BANGALORE/CALGARY (Reuters) - Progress Energy Resources Corp PRQ.TO said on Thursday it will sell a half stake in Canadian shale gas assets to Malaysia's Petronas PETR.UL in a C$1.07 billion ($1.09 billion) deal that intensifies the race to open up lucrative markets in Asia.
Progress and Petronas will also study the feasibility of a new liquefied natural gas terminal on Canada’s West Coast as a way to secure higher prices for shale gas produced from fields in northern British Columbia’s Montney region.
North American gas prices are stubbornly weak due to the rapid development of shale supplies throughout Canada and the United States and because of static domestic demand.
It is the Malaysian state oil company’s first foray in Canada and will allow Progress to develop its shale gas holdings at a fraction of the cost of doing so itself, Chief Executive Michael Culbert said.
Other Asian oil majors such as PetroChina 601857.SSPTR.N, Korea Gas 036460.KS and Mitsubishi 8058.T are also venturing into North American shale gas plays and finding ready partners who seek capital to fund exploration in the unconventional assets.
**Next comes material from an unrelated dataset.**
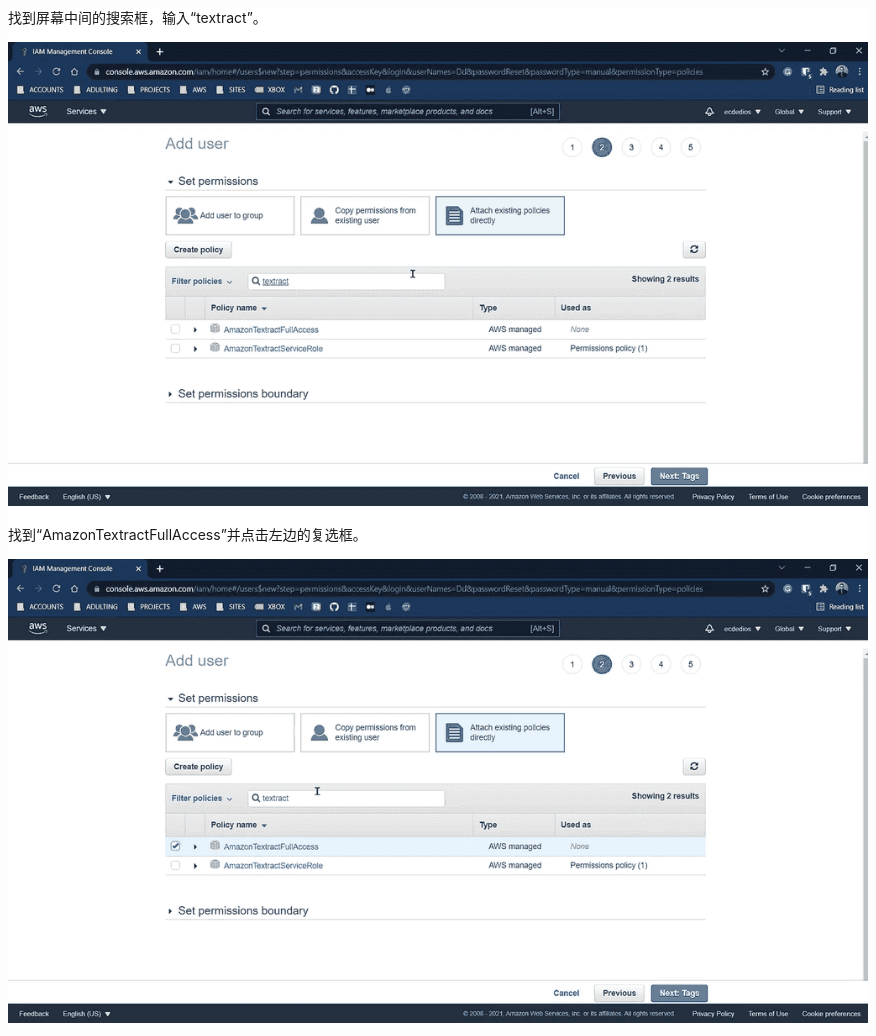找到屏幕中间的搜索框，输入“textract”。

![](img/cd46ccac567360109f8abb34619f08f5.png)

找到“AmazonTextractFullAccess”并点击左边的复选框。

![](img/537e60f6663f9518d589f6cad24dd968.png)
Several players, including Apache Corp APA.N and Royal Dutch Shell Plc RDSa.L, are eyeing LNG terminals for the Pacific Coast as a way to absorb burgeoning output from the Montney and Horn River areas. No operations are expected to start up before 2015.
“There are a number of projects at various stages, but I think there is room for a lot of LNG projects with the vast resources we have in British Columbia and Western Canada,” Culbert said in an interview.
Petronas is an ideal partner due to its expertise with LNG at home and in Australia, Egypt and Britain, he said. The technology involves super-cooling gas into a liquid so it can be loaded onto tankers and shipped to markets.
Investors welcomed the deal, driving shares of Calgary-based Progress up 73 Canadian cents, or 5 percent, to C$14.71 on the Toronto Stock Exchange. Earlier they touched a 32-month high.
“Petronas’s business is in world LNG production and distribution. So it seems to imply they have an interest in securing the good supply source that Montney represents,” said analyst Kim Page of Wellington West Capital Markets.
The Montney is seen as one of the top shale gas regions on the continent, along with such others as the Marcellus in the eastern United States and Eagle Ford in Texas.
Like many of the other shale gas deals, Petronas will pay for much of the acquisition by agreeing to cover Progress’s capital spending as the two companies develop the fields.
The Progress and Petronas holdings are in the north part of the region and include the Altares, Lily and Kahta properties, comprising 149,910 acres. There is scant current production but Petronas said possible resources could be as high as 15 trillion cubic feet.
Petronas will pay C$267.5 million in cash when the deal closes, likely in the third quarter. The remaining C$802.5 million will form 75 percent of Progress’s share of capital spending on the assets over the next five years.
Progress, a mid-size producer with a market value of C$3.2 billion, will operate the assets. Plans call for development spending of C$250 million to C$300 million between the deal’s close and end of 2012, Culbert said.
For the LNG export venture, Petronas will provide a standby equity financing commitment of up to C$600 million for Progress’s capital needs. Petronas will own 80 percent of the venture and Progress the remainder.